FMT Reporters | March 17, 2015
GEORGE TOWN: Workers in the electronics sector in Asia and Latin America are suffering from exposure to harmful chemicals, according to civil society organisations.
The Consumers Association of Penang (CAP) president SM Mohamed Idris said that civil society groups had reported hundreds of cases of electronics production workers falling ill in the past five years in Asia.
He said studies showed that electronics workers in China, South Korea, Indonesia, Philippines and Thailand, among others, had been exposed to benzene and other highly toxic chemicals used in manufacturing.
“We do not know the actual situation here in Malaysia where the high tech electronics sector is a main industry.
“But there is growing evidence of illnesses and cancer among electronics workers,” said Idris, who is also the Sahabat Alam Malaysia (SAM) president, in a statement here today.
“The industry, governments and others involved in the life cycle of electronic products from material extraction and processing to product manufacturing, distribution, retail, use, and post-use recycling and disposal must proactively reduce and eliminate chemical and physical hazards through the development and adoption of safer alternatives,” he said.
He explained that global activists had challenged industry players to protect workers from being harmed by toxic chemicals during an international conference on Monday, March 16.
He said the Electronics Industry Citizenship Coalition (EICC), an industry association representing over 100 electronics companies, met in Brussels to discuss chemical management strategies.
In the conference, some 200 civil society groups from electronics production across the world endorsed a “Challenge” to the electronics industry to take meaningful actions to prevent harm and to be accountable to workers and nearby communities by improving chemical safety.
The groups included labour movements, environmental organisations, occupational health and safety experts, and human rights organisations.
Led by GoodElectronics Network (GEN) and the International Campaign for Responsible Technology (ICRT), the groups delivered the “Challenge”, outlining global concerns and demands over chemical safety.
“The industry should assume responsibility and take meaningful action beyond their current weak standards and ineffective auditing systems,” the groups demanded.
Industry representatives, however, admitted that their regular corporate audits did not find that work-related chemical-induced illnesses were a problem.
Idris said CAP, SAM and the Electrical Industry Workers Union (EIWU) were Malaysian groups backing the “Challenge.”
Ted Smith of ICRT was quoted as saying that even the most technically savvy companies in the world astonishingly didn’t know all the materials used in their own products or supply chain production factories.
“What we need from this important industry is safe jobs and healthy families, where the next generation of children is at least as important as the next generation of chips,” Smith reportedly told the conference.
The conference was informed that since 2007, 35 workers in Yumi’s chip plant and another plant in South Korea had developed leukaemia or lymphoma, and 10 had died.

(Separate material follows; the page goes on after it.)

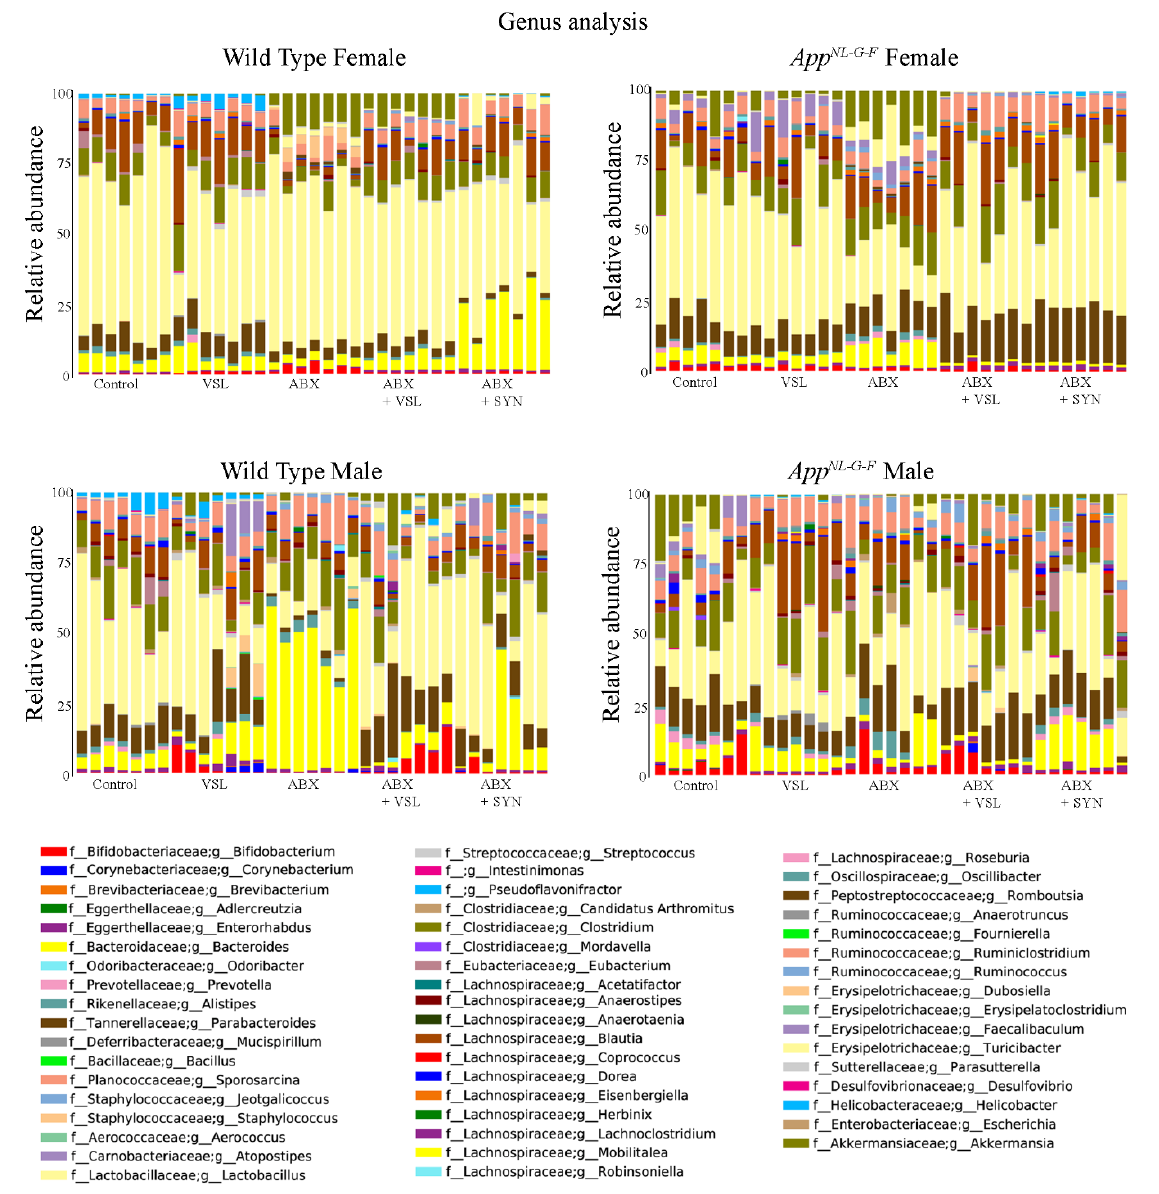
Figure 5. Effects of probiotic and antibiotics treatments on gut bacterial diversity in female and male mice. The relative abundance (%) of dominant bacterial genera in fecal samples of C57BL/6 (WT) and App NL-G-F mice treated with vehicle, VSL#3, antibiotics (ABX), antibiotics+VSL#3 (ABX + VSL), and antibiotics+VSL#3+prebiotic (ABX + Syn) are plotted as bar charts. The relative abundances are based on the proportional frequencies of the DNA sequences classified at the genus level. Seven animals per group were examined. Thus, each color represents a different bacterial genus.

One death was of 23-year old Yumi Hwang on March 6, 2007.
Hwang died from leukaemia after having worked for several years in a Samsung chip plant in South Korea.

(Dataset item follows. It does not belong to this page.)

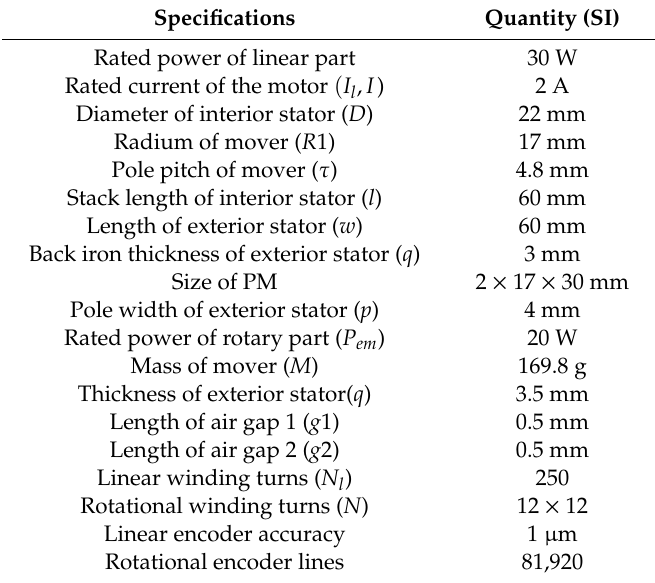
Figure 3. The structure of the rotary part ( a ) and its section view ( b ). Table 1. The main specifications of the motor.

Her illness was acknowledged as a case of occupational disease by the court after an eight-year legal struggle.
GoodElectronics and ICRT have invited the industry to give feedback to the Challenge while the EICC has set up a chemical task force to address the problem.
“These corporate audits don’t uncover chemical exposures and other labour rights violations all the way down the supply chain.
“There is a clear disconnect between audits findings and the grim reality in many factories.
“That’s why we are challenging the industry to clean up its act now,” said Pauline Overeem, GEN coordinator.